- What to do -
Below this line is the material. Write out only its lines from the one containing "Herenstraat 32" through the one containing "Cradle Media©", both kept, exactly.

-- Records to process follows --

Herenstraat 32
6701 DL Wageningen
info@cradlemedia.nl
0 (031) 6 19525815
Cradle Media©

-- Records to process concluded --
-- Records to process follows --

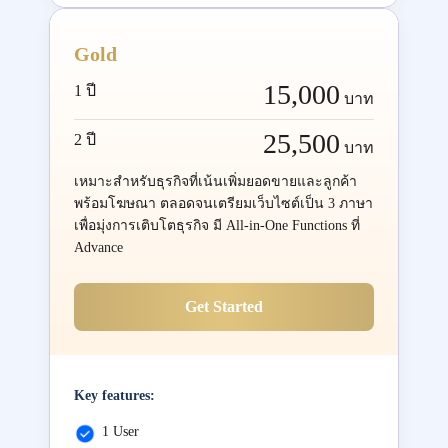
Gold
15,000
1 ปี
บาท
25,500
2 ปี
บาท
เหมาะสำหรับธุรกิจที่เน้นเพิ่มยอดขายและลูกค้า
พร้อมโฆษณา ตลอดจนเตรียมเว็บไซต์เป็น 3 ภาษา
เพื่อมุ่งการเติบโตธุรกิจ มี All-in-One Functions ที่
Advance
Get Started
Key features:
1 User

-- Records to process concluded --

- Result -
Herenstraat 32
6701 DL Wageningen
info@cradlemedia.nl
0 (031) 6 19525815
Cradle Media©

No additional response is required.